▸ Task brief
Take the line with "pinky mcp: (1188, 968)" and every line after it in the data. Transcribe them exactly, through the last.

(Stored data entries)

*** Begin section ***

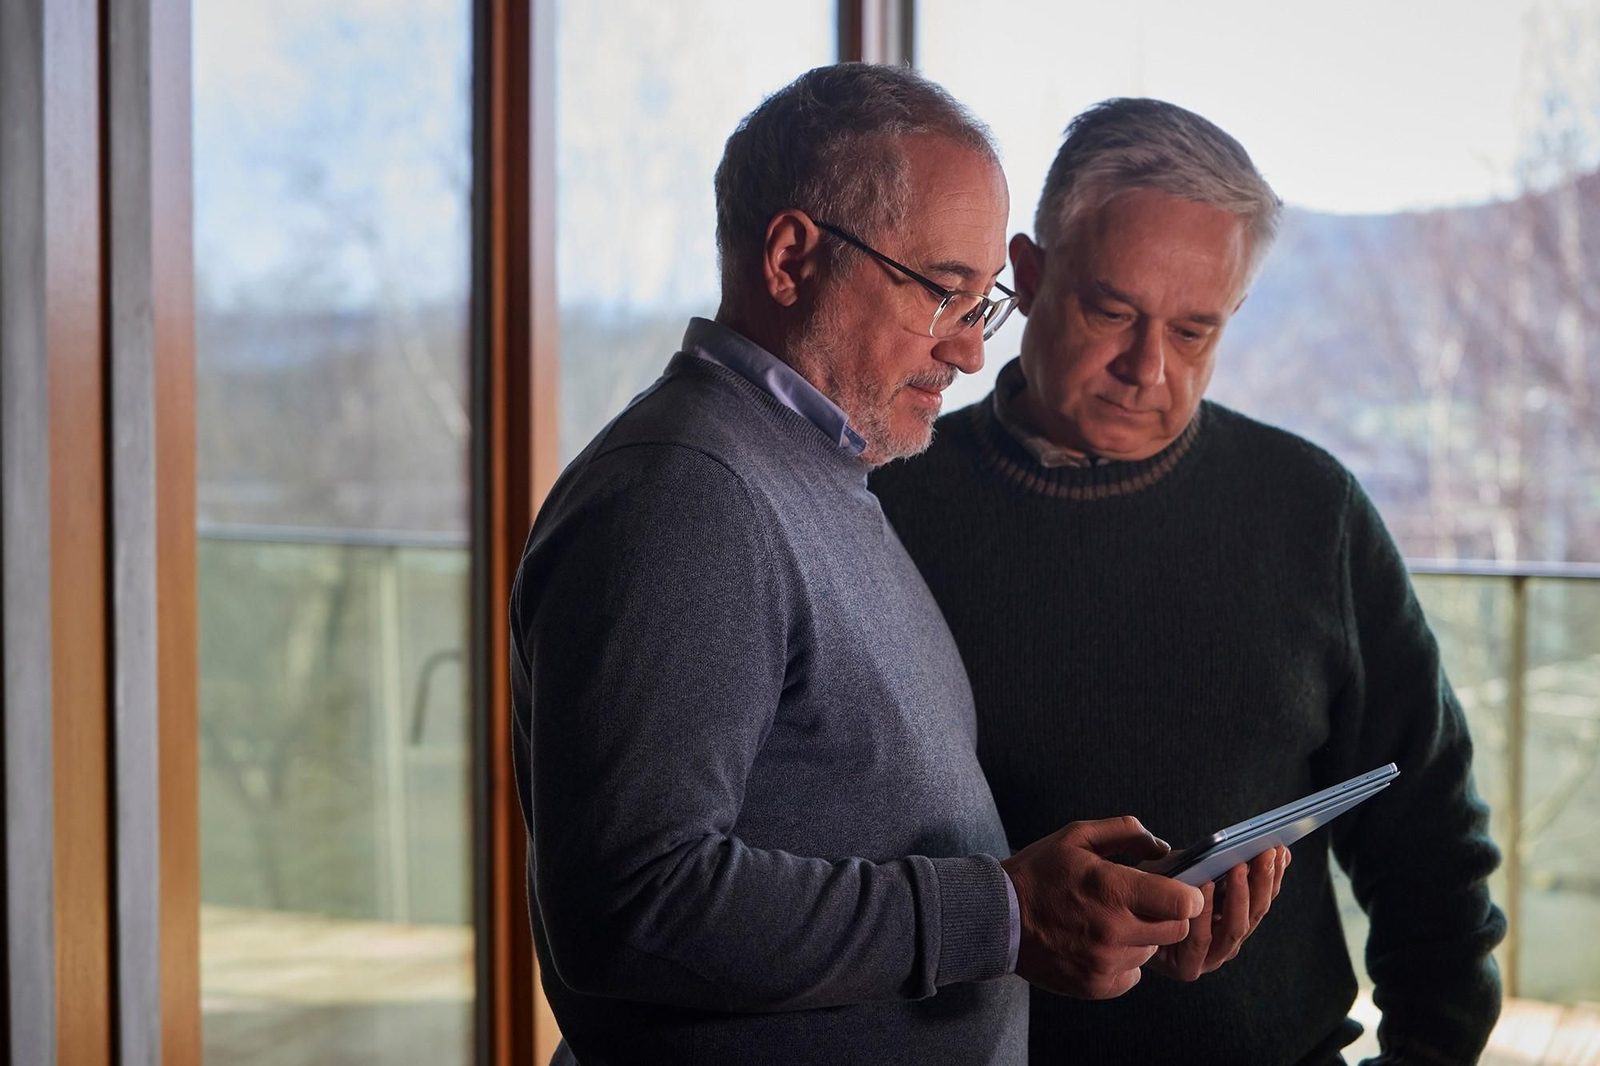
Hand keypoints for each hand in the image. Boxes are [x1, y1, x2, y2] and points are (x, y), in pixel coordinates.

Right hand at [1002, 816, 1204, 999]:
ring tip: (1111, 921)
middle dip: (1167, 914)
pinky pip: (1133, 974)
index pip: (1182, 903)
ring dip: (1142, 937)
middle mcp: (1112, 930)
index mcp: (1111, 888)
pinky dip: (1124, 960)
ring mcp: (1104, 962)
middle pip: (1175, 929)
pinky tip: (1100, 943)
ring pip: (1152, 951)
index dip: (1189, 895)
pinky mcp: (1096, 985)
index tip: (1180, 890)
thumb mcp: (1076, 836)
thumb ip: (1125, 832)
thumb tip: (1162, 847)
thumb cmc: (1038, 873)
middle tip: (1141, 903)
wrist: (997, 919)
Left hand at [1146, 846, 1289, 981]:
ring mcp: (1211, 957)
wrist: (1117, 916)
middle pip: (1255, 913)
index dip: (1273, 875)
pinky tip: (1205, 886)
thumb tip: (1270, 848)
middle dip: (1262, 881)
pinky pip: (1201, 940)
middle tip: (1265, 853)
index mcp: (1233, 918)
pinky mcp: (1188, 968)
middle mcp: (1227, 940)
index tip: (1279, 849)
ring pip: (1235, 929)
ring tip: (1238, 866)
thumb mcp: (1192, 869)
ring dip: (1240, 895)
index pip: (1262, 898)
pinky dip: (1206, 913)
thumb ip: (1226, 863)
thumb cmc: (1155, 888)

*** End section ***

▸ Answer for the task
pinky mcp: (1188, 968)
middle mcp: (1227, 940)
index tip: (1279, 849)
ring pip: (1235, 929)
ring tip: (1238, 866)
thumb mcp: (1192, 869)
ring dip: (1240, 895)
index pip: (1262, 898)
pinky dip: (1206, 913)
thumb ip: (1226, 863)
thumb cmc: (1155, 888)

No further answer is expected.